The hospitals cannot earn much from the migrant women so the government subsidizes them to keep the project running successfully.

"The 600-yuan charge is shared between the hospital, charity funds and the governmental subsidy," Hu said.

He estimated that Minhang District will provide services for about 3,000 deliveries by migrant women this year and the center will start to make a small profit when the figure surpasses 1,000.

Financial stability of the new system is also challenged by those who give birth in the center but cannot even afford the 600 yuan (US$72) fee.

"Some women have been sent to our hospital just before they are due to give birth and we have to help them as any hospital should. But they cannot afford to pay for the service and just slip away in the middle of the night," Zhu said.

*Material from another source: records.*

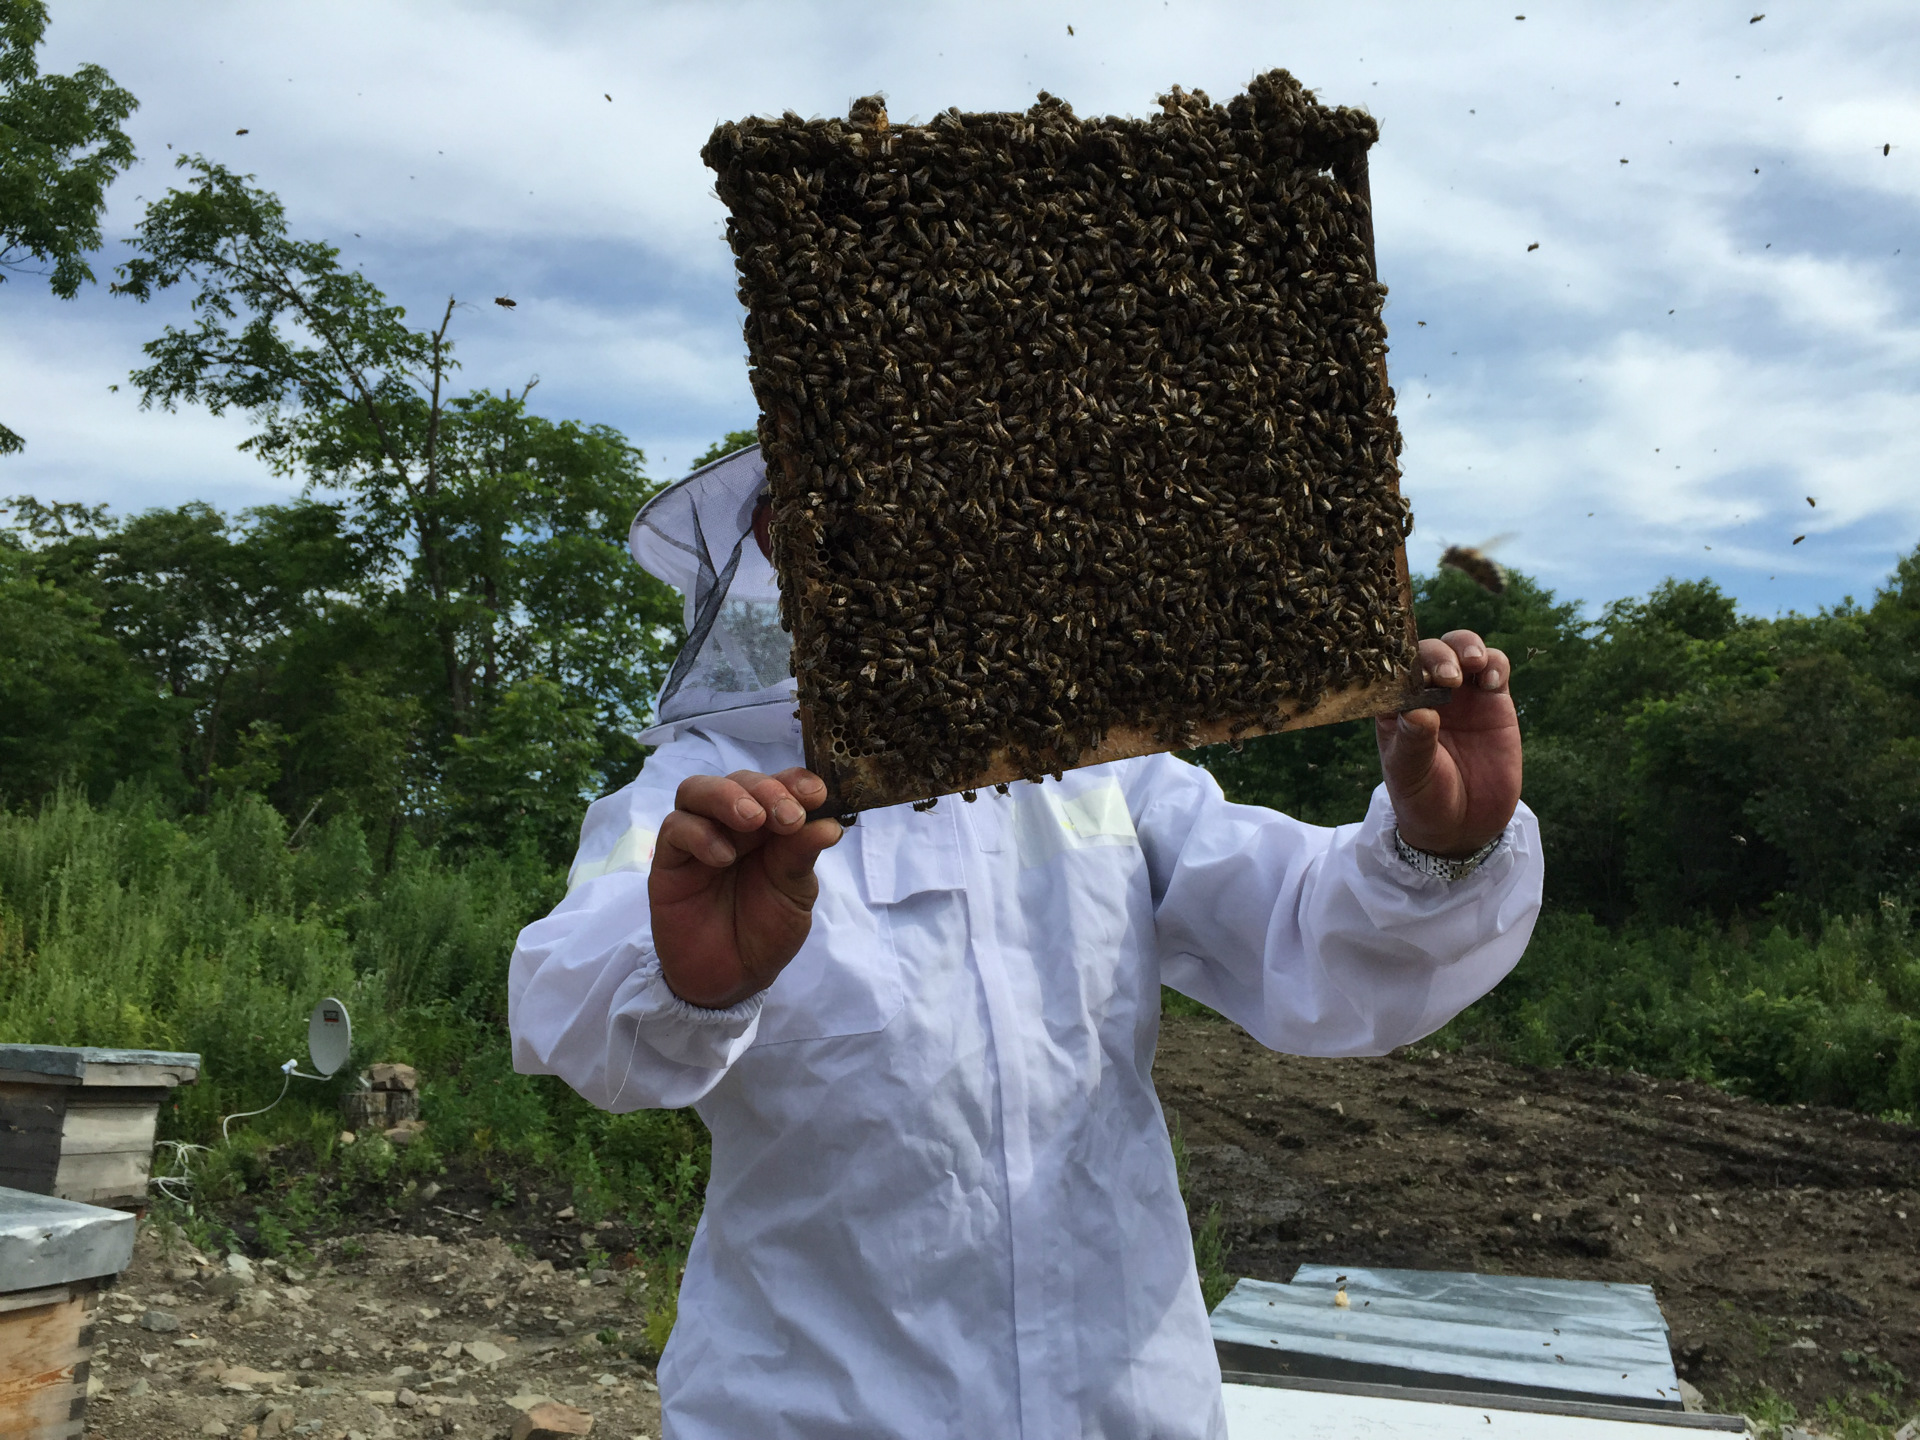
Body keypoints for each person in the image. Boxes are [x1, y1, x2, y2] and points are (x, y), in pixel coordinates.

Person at [509, 443, 1543, 1440]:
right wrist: (686, 980)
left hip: (1127, 1407)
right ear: (775, 555)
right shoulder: (700, 795)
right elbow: (570, 1005)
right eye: (836, 520)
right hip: (817, 1410)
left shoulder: (1097, 768)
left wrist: (1439, 850)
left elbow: (1315, 945)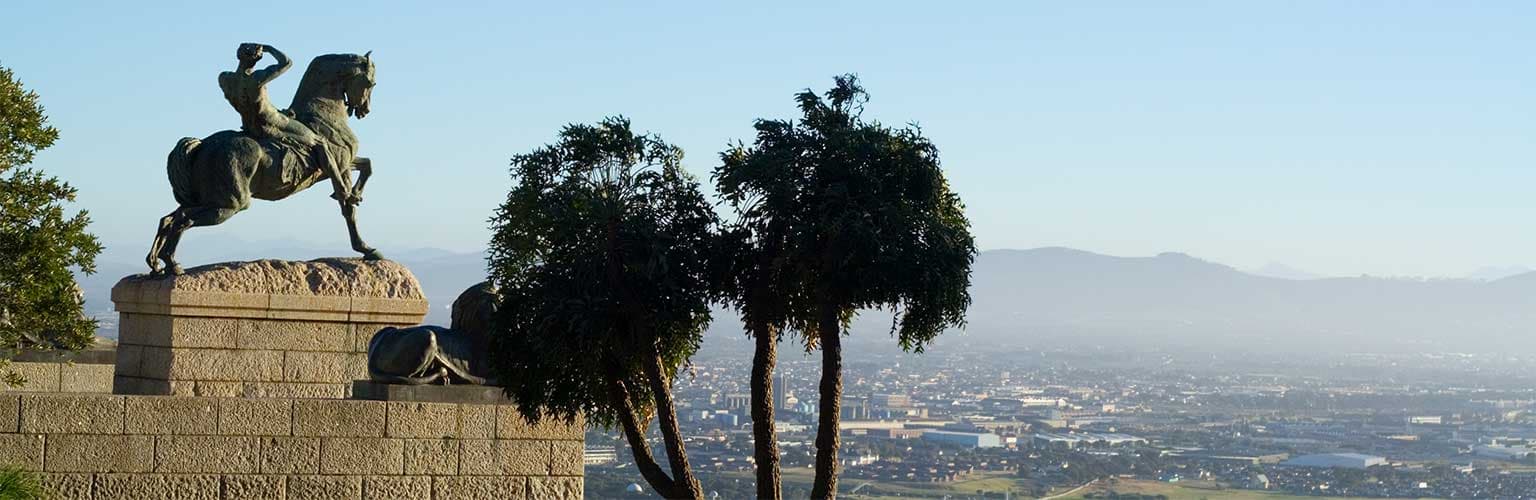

The migrant women are asked to show their temporary resident's certificates and birth permission papers in order to qualify for the favorable policy on health examinations and delivery services offered in some of the new centers.

Each child requires a birth permission certificate from the Government before its birth to ensure that China's family-planning policy is being followed. An urban citizen can have only one child and a rural one can have two if the first baby is a girl. Most rural people hope to have boys.

"It's almost impossible to check whether they have violated the family-planning policy because it's so easy to get a fake copy of the permission certificate," Zhu said.

Doctors and nurses, who have been transferred from some of the neighborhood hospitals to the centers, were even busier now they were looking after the migrant women.

"We have to do two to three delivery operations every day in the center," said Zhuang Chanjuan, a doctor in the Minhang center. "The 17 staff here are on duty 24 hours a day, in shifts."